Un nouveau départ au Mexique
Selon la Commission mexicaine d’assistance aux réfugiés (COMAR), le Mexique a reçu 119 078 demandes d’asile en 2022, mais moins d’un quart, soit 28 351, ont été acceptées. Avec le soutien du HCR, Sylla fut accueilli et transféré à Mexicali, puis à Tijuana.
« L’un des droits fondamentaux qui doit être respecté est le non-refoulement, le droit de ne pas renvoyer un enfant s’il est en danger dans son pays d’origine, » expliqua Paola Monroy, directrice du bureau du HCR à Bajío, à ESPN.

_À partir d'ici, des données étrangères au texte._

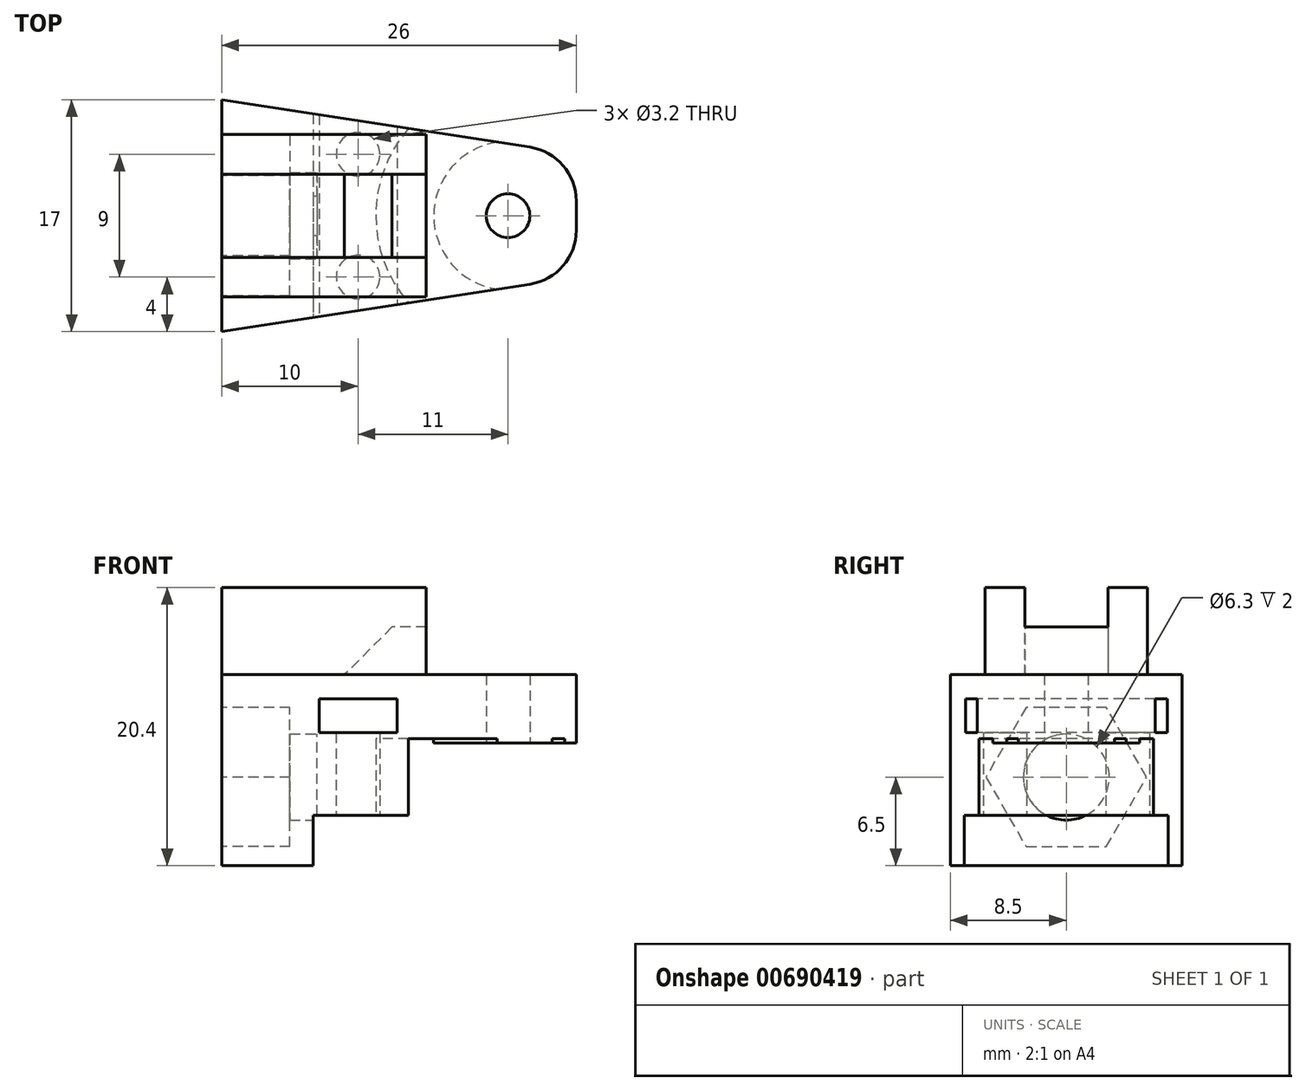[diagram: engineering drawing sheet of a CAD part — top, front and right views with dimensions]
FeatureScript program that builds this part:
annotation { "Feature Type Name" : "Feature", "Feature Type Description" : "" }
export const myFeature = defineFeature(function(context is Context, id is Id, definition is map)
    precondition{}
    {
        {
            var Q0;
            Q0=qCreatedBy(makeId("Top.planeOp"),FACE);
            var sketch = newSketch(context, id + "F0", { "sketchPlane" : qUnion([Q0])});
            skLineSegment(sketch, "E0.bottom", {"start": v(1.6, -5.02) * mm, "end": v(-21, -8.5) * mm});
            skLineSegment(sketch, "E0.top", {"start": v(1.6, 5.02) * mm, "end": v(-21, 8.5) * mm});
            skLineSegment(sketch, "E0.left", {"start": v(5, -1.07) * mm, "end": v(5, 1.07) * mm});
            skLineSegment(sketch, "E0.right", {"start": v(-21, -8.5) * mm, "end": v(-21, 8.5) * mm});
            skLineSegment(sketch, "E1", {"start": v(5, 0) * mm, "end": v(-21, 0) * mm, "construction": true});
            skPoint(sketch, "E2.visualSharp", {"position": v(5, -4.5) * mm});
            skArc(sketch, "E2.filletArc", {"start": v(1.6, -5.02) * mm, "mid": v(4.04, -3.67) * mm, "end": v(5, -1.07) * mm});
            skPoint(sketch, "E3.visualSharp", {"position": v(5, 4.5) * mm});
            skArc(sketch, "E3.filletArc", {"start": v(5, 1.07) * mm, "mid": v(4.04, 3.67) * mm, "end": v(1.6, 5.02) * mm});
            skSolve(sketch);
        }
        {
            var Q0;
            Q0=qSketchRegion(id+"F0",true);
            extrude(context, id + "F1", {"entities" : qUnion([Q0]), "depth" : 8 * mm, "offsetDistance" : 25 * mm, "hasSecondDirection" : true, "secondDirectionOppositeDirection" : true, "secondDirectionDepth" : 6 * mm});
        }
        {
            var Q0;
            Q0=qCreatedBy(makeId("Top.planeOp"),FACE);
            var sketch = newSketch(context, id + "F2", { "sketchPlane" : qUnion([Q0])});
            skCircle(sketch, "E4", {"center": v(0, 0) * mm, "radius": 8.3 * mm});
            skCircle(sketch, "E5", {"center": v(0, 0) * mm, "radius": 2.95 * mm});
            skSolve(sketch);
        }
        {
            var Q0;
            Q0=qSketchRegion(id+"F2",true);
            extrude(context, id + "F3", {"entities" : qUnion([Q0]), "operationType" : NewBodyOperationType.REMOVE, "oppositeDirection" : true, "depth" : 3 * mm, "offsetDistance" : 25 * mm, "hasSecondDirection" : true, "secondDirectionOppositeDirection" : false, "secondDirectionDepth" : 3 * mm});
        }
        {
            var Q0;
            Q0=qCreatedBy(makeId("Top.planeOp"),FACE);
            var sketch = newSketch(context, id + "F4", { "sketchPlane" : qUnion([Q0])});
            skArc(sketch, "E6", {"start": v(5, 2.17) * mm, "mid": v(-5.45, 0) * mm, "end": v(5, -2.17) * mm});
            skArc(sketch, "E7", {"start": v(5, 8.31) * mm, "mid": v(-9.7, 0) * mm, "end": v(5, -8.31) * mm});
            skLineSegment(sketch, "E8", {"start": v(5, 8.31) * mm, "end": v(5, 2.17) * mm});
            skLineSegment(sketch, "E9.trimOffspring", {"start": v(5, -2.17) * mm, "end": v(5, -8.31) * mm});
            skSolve(sketch);
        }
        {
            var Q0;
            Q0=qSketchRegion(id+"F4",true);
            extrude(context, id + "F5", {"entities" : qUnion([Q0]), "operationType" : NewBodyOperationType.REMOVE, "depth" : 3.3 * mm, "offsetDistance" : 25 * mm, "hasSecondDirection" : true, "secondDirectionOppositeDirection" : true, "secondDirectionDepth" : 3.3 * mm});
        }
        {
            var Q0;
            Q0=qCreatedBy(makeId("Right.planeOp"),FACE);
            var sketch = newSketch(context, id + "F6", { "sketchPlane" : qUnion([Q0])});
            skPoint(sketch, "E10", {"position": v(0, 0) * mm});
            skCircle(sketch, "E11", {"center": v(0, 0.5) * mm, "radius": 3.15 * mm});
            skSolve(sketch);
        }
        {
            var Q0;
            Q0=qSketchRegion(id+"F6",true);
            extrude(context, id + "F7", {"entities" : qUnion([Q0]), "operationType" : NewBodyOperationType.REMOVE, "oppositeDirection" : true, "depth" : 40 * mm, "offsetDistance" : 25 * mm, "hasSecondDirection" : true, "secondDirectionOppositeDirection" : true, "secondDirectionDepth" : 14 * mm});
        }
        {
            var Q0;
            Q0=makeQuery(id+"F1.opExtrude","SWEPT_FACE",FACE,{"disambiguationData":[OSD([sQuery(id+"F0.wireOp",EDGE,"E0.right")])]});
            var sketch = newSketch(context, id + "F8", { "sketchPlane" : qUnion([Q0])});
            skCircle(sketch, "E12.cCircle", {"center": v(0, 0.5) * mm, "radius": 5.1 * mm, "construction": true});
            skLineSegment(sketch, "E12.0", {"start": v(-2.94, 5.6) * mm, "end": v(2.94, 5.6) * mm});
            skLineSegment(sketch, "E12.1", {"start": v(2.94, 5.6) * mm, "end": v(5.89, 0.5) * mm});
            skLineSegment(sketch, "E12.2", {"start": v(5.89, 0.5) * mm, "end": v(2.94, -4.6) * mm});
            skLineSegment(sketch, "E12.3", {"start": v(2.94, -4.6) * mm, "end": v(-2.94, -4.6) * mm});
            skLineSegment(sketch, "E12.4", {"start": v(-2.94, -4.6) * mm, "end": v(-5.89, 0.5) * mm});
            skLineSegment(sketch, "E12.5", {"start": v(-5.89, 0.5) * mm, "end": v(-2.94, 5.6) * mm});
            skSolve(sketch);
        }
        {
            var Q0;
            Q0=qSketchRegion(id+"F8",true);
            extrude(context, id + "F9", {"entities" : qUnion([Q0]), "operationType" : NewBodyOperationType.REMOVE, "oppositeDirection" : true, "depth" : 5 * mm, "offsetDistance" : 25 * mm});
        }
        {
            var Q0;
            Q0=makeQuery(id+"F1.opExtrude","CAP_FACE",FACE,{"disambiguationData":[OSD([sQuery(id+"F0.wireOp",EDGE,"E0.bottom"),sQuery(id+"F0.wireOp",EDGE,"E0.top"),sQuery(id+"F0.wireOp",EDGE,"E0.left"),sQuery(id+"F0.wireOp",EDGE,"E0.right"),sQuery(id+"F0.wireOp",EDGE,"E2.filletArc"),sQuery(id+"F0.wireOp",EDGE,"E3.filletArc")])],"isStart":false});
            var sketch = newSketch(context, id + "F10", { "sketchPlane" : qUnion([Q0])});
            skLineSegment(sketch, "E13.bottom", {"start": v(-6, 3.05) * mm, "end": v(-21, 3.05) * mm});
            skLineSegment(sketch, "E13.top", {"start": v(-6, 5.95) * mm, "end": v(-21, 5.95) * mm});
            skLineSegment(sketch, "E13.left", {"start": v(-6, 3.05) * mm, "end": v(-6, 5.95) * mm});
            skLineSegment(sketch, "E13.right", {"start": v(-21, 3.05) * mm, "end": v(-21, 5.95) * mm});
            skPoint(sketch, "E13.middle", {"position": v(-13.5, 4.5) * mm});
            skLineSegment(sketch, "E14.MirrorCS", {"start": v(-6, -3.05) * mm, "end": v(-21, -3.05) * mm});
            skPoint(sketch, "E15.MirrorP", {"position": v(-13.5, -4.5) * mm});
            skLineSegment(sketch, "E16.MirrorCS", {"start": v(-6, -3.05) * mm, "end": v(-6, -5.95) * mm});
            skLineSegment(sketch, "E17.MirrorCS", {"start": v(-21, -3.05) * mm, "end": v(-21, -5.95) * mm});
            skLineSegment(sketch, "E18.MirrorCS", {"start": v(-6, -5.95) * mm, "end": v(-21, -5.95) * mm});
            skSolve(sketch);
        }
        {
            var Q0;
            Q0=qSketchRegion(id+"F10",true);
            extrude(context, id + "F11", {"entities" : qUnion([Q0]), "operationType" : NewBodyOperationType.ADD, "depth" : 6.4 * mm, "offsetDistance" : 25 * mm});
        }
        {
            var Q0;
            {var subQ3=sQuery(id+"F0.wireOp",EDGE,"E3.filletArc");var subQ4=sQuery(id+"F0.wireOp",EDGE,"E2.filletArc");var subQ5=sQuery(id+"F0.wireOp",EDGE,"E0.right");var subQ6=sQuery(id+"F0.wireOp",EDGE,"E0.left");var subQ7=sQuery(id+"F0.wireOp",EDGE,"E0.top");var subQ8=sQuery(id+"F0.wireOp",EDGE,"E0.bottom");var subQ9=makeQuery(id+"F1.opExtrude","CAP_FACE",FACE,{"disambiguationData":[OSD([subQ8,subQ7,subQ6,subQ5,subQ4,subQ3])],"isStart":false});Q0=makeQuery(id+"F11.boolean.opBoolean","SPLIT",FACE,{"disambiguationData":[TD([makeQuery(id+"F1.opExtrude","SWEPT_FACE",FACE,{"disambiguationData":[OSD([subQ6])]})])],"derivedFrom":subQ9});}
            var sketch = newSketch(context, id + "F12", { "sketchPlane" : qUnion([Q0])});
            skLineSegment(sketch, "E19.bottom", {"start": v(-6, -3.25) * mm, "end": v(-7, -3.25) * mm});
            skLineSegment(sketch, "E19.top", {"start": v(-6, 3.25) * mm, "end": v(-7, 3.25) * mm});
            skLineSegment(sketch, "E19.left", {"start": v(-6, -3.25) * mm, "end": v(-6, 3.25) * mm});
            skLineSegment(sketch, "E19.right", {"start": v(-7, -3.25) * mm, "end": v(-7, 3.25) * mm});
            skPoint(sketch, "E19.middle", {"position": v(-6.5, 0) * mm});
            skSolve(sketch);
        }
        {
            var Q0;
            Q0=qSketchRegion(id+"F12",true);
            extrude(context, id + "F13", {"entities" : qUnion([Q0]), "operationType" : NewBodyOperationType.ADD, "depth" : 3.5 * mm, "offsetDistance" : 25 * mm});
        }
        {
            var Q0;
            Q0=makeQuery(id+"F13.opExtrude","CAP_EDGE",EDGE,{"disambiguationData":[OSD([sQuery(id+"F12.wireOp",EDGE,"E19.right")])],"isStart":true});
            chamfer(context, id + "F14", {"entities" : qUnion([Q0]), "width" : 5 * mm, "tangentPropagation" : true});
        }
        {
            var Q0;
            Q0=makeQuery(id+"F1.opExtrude","CAP_FACE",FACE,{"disambiguationData":[OSD([sQuery(id+"F0.wireOp",EDGE,"E0.bottom"),sQuery(id+"F0.wireOp",EDGE,"E0.top"),sQuery(id+"F0.wireOp",EDGE,"E0.left"),sQuery(id+"F0.wireOp",EDGE,"E0.right"),sQuery(id+"F0.wireOp",EDGE,"E2.filletArc"),sQuery(id+"F0.wireOp",EDGE,"E3.filletArc")])],"isStart":true});
            var sketch = newSketch(context, id + "F15", { "sketchPlane" : qUnion([Q0])});
            skPoint(sketch, "E20", {"position": v(-11, 4.5) * mm});
            skPoint(sketch, "E21", {"position": v(-11, -4.5) * mm});
            skLineSegment(sketch, "E22", {"start": v(-11, 4.5) * mm, "end": v(-11, -4.5) * mm});
            skPoint(sketch, "E23", {"position": v(-11, 0) * mm});
            skSolve(sketch);
        }
        {
            var Q0;
            Q0=sQuery(id+"F15.wireOp",VERTEX,"E21");
            var Q1;
            Q1=sQuery(id+"F15.wireOp",VERTEX,"E20");
            var Q2;
            Q2=makeQuery(id+"F1.opExtrude","SWEPT_BODY",BODY,{"disambiguationData":[OSD([sQuery(id+"F0.wireOp",EDGE,"E0.bottom"),sQuery(id+"F0.wireOp",EDGE,"E0.top"),sQuery(id+"F0.wireOp",EDGE,"E0.left"),sQuery(id+"F0.wireOp",EDGE,"E0.right"),sQuery(id+"F0.wireOp",EDGE,"E2.filletArc"),sQuery(id+"F0.wireOp",EDGE,"E3.filletArc")])]});
            hole(context, id + "F16", {"style" : HoleStyle.C_BORE, "endStyle" : HoleEndStyle.BLIND, "holeDiameter" : 3.2 * mm, "cBoreDiameter" : 6.5 * mm, "cBoreDepth" : 2.5 * mm, "holeDepth" : 11 * mm, "isTappedThrough" : true, "tappedDepth" : 2.3 * mm, "tapClearance" : 3, "startFromSketch" : true, "locations" : qUnion([Q0, Q1]), "scope" : qUnion([Q2])});
        }
        {
            var Q0;
            Q0=makeQuery(id+"F1.opExtrude","CAP_FACE",FACE,{"disambiguationData":[OSD([sQuery(id+"F0.wireOp",EDGE,"E0.bottom"),sQuery(id+"F0.wireOp",EDGE,"E0.top"),sQuery(id+"F0.wireOp",EDGE,"E0.left"),sQuery(id+"F0.wireOp",EDGE,"E0.right"),sQuery(id+"F0.wireOp",EDGE,"E2.filletArc"),sQuery(id+"F0.wireOp",EDGE,"E3.filletArc")])],"isStart":true});
            var sketch = newSketch(context, id + "F17", { "sketchPlane" : qUnion([Q0])});
            skPoint(sketch, "E24", {"position": v(0, 0) * mm});
            skSolve(sketch);
        }
        {
            var Q0;
            Q0=sQuery(id+"F17.wireOp",VERTEX,"E24");
            var Q1;
            Q1=makeQuery(id+"F1.opExtrude","SWEPT_BODY",BODY,{"disambiguationData":[OSD([sQuery(id+"F0.wireOp",EDGE,"E0.bottom"),sQuery(id+"F0.wireOp",EDGE,"E0.top"),sQuery(id+"F0.wireOp",EDGE,"E0.left"),sQuery(id+"F0.wireOp",EDGE,"E0.right"),sQuery(id+"F0.wireOp",EDGE,"E2.filletArc"),sQuery(id+"F0.wireOp",EDGE,"E3.filletArc")])]});
            hole(context, id + "F18", {"style" : HoleStyle.C_BORE, "endStyle" : HoleEndStyle.THROUGH, "holeDiameter" : 3.2 * mm, "cBoreDiameter" : 6.2 * mm, "cBoreDepth" : 2.6 * mm, "isTappedThrough" : true, "tappedDepth" : 2.3 * mm, "tapClearance" : 3, "startFromSketch" : true, "locations" : qUnion([Q0]), "scope" : qUnion([Q1])});
        }
        {
            var Q0;
            Q0=qCreatedBy(makeId("Front.planeOp"),FACE);
            var sketch = newSketch(context, id + "F19", { "sketchPlane" : qUnion([Q0])});
            skLineSegment(sketch, "E25", {"start": v(10, 3) * mm, "end": v(-6.1, 3) * mm});
            skLineSegment(sketch, "E26", {"start": v(-6.1, 3) * mm, "end": v(-6.1, -2.3) * mm});
            skLineSegment(sketch, "E27", {"start": v(-6.1, -2.3) * mm, "end": v(-14.3, -2.3) * mm});
            skLineSegment(sketch, "E28", {"start": v(-14.3, -2.3) * mm, "end": v(-14.3, -7.58) * mm});
            skLineSegment(sketch, "E29", {"start": v(-14.3, -7.58) * mm, "end": v(9.83, -7.58) * mm});
            skLineSegment(sketch, "E30", {"start": v(9.83, -7.58) * mm, "end": v(10, 3) * mm});
            skSolve(sketch);
        }
        {
            var Q0;
            Q0=qSketchRegion(id+"F19",true);
            extrude(context, id + "F20", {"entities" : qUnion([Q0]), "operationType" : NewBodyOperationType.REMOVE, "oppositeDirection" : true, "depth" : 25 * mm, "offsetDistance" : 25 * mm, "hasSecondDirection" : true, "secondDirectionOppositeDirection" : false, "secondDirectionDepth" : 25 * mm});
        }
        {
            var Q0;
            Q0=qCreatedBy(makeId("Front.planeOp"),FACE);
            var sketch = newSketch(context, id + "F21", { "sketchPlane" : qUnion([Q0])});
            skLineSegment(sketch, "E31.bottom", {"start": v(-8.15, 3.75) * mm, "end": v(-13.85, 3.75) * mm});
            skLineSegment(sketch, "E31.top", {"start": v(-8.15, 6.25) * mm, "end": v(-13.85, 6.25) * mm});
            skLineSegment(sketch, "E31.left", {"start": v(-8.15, 3.75) * mm, "end": v(-8.15, 6.25) * mm});
            skLineSegment(sketch, "E31.right", {"start": v(-13.85, 3.75) * mm, "end": v(-13.85, 6.25) * mm});
            skPoint(sketch, "E31.middle", {"position": v(-11, 5) * mm});
            skSolve(sketch);
        }
        {
            var Q0;
            Q0=qSketchRegion(id+"F21",true);
            extrude(context, id + "F22", {"entities" : qUnion([Q0]), "operationType" : NewBodyOperationType.REMOVE, "oppositeDirection" : true, "depth" : 25 * mm, "offsetDistance" : 25 * mm, "hasSecondDirection" : true, "secondDirectionOppositeDirection" : false, "secondDirectionDepth" : 25 * mm});
        }
    });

À Tijuana, Sylla s’est installé dans un abri pour mineurs migrants à la YMCA, où il apprit l’espagnol grâce à une chanson de Maluma. Rapidement, il reprit goût au football et auditionna pour le Xolos de Tijuana. Ce n’est pas retenu, il réussit toutefois à intégrer l’équipe de jeunes de Necaxa.
Sylla, qui s’entraîne avec les moins de 23 ans de Necaxa, joue pour un club de troisième division non professionnel. Les joueurs de Necaxa sont impressionnés par sa capacité à rester souriant malgré les difficultés qu’il a traversées. « Partout où Ibrahime va, il diffuse cette bonne énergie, cette bonne ambiance, » a déclaré Clark à ESPN.
Un avenir prometteur
Pour subvenir à ses besoins à Aguascalientes, Sylla travaille comme agent de saisie de données et envisage de poursuivre des études dans des filières liées aux jeux vidéo ou à la cybersécurité. Il consacre également son temps à créer un jeu vidéo basé sur le cache-cache et une application pour aider les entraîneurs physiques.
« J’appelle toujours ma vie au Mexique ma renaissance, comme une nouvelle naissance, » a-t-il terminé avec un large sourire.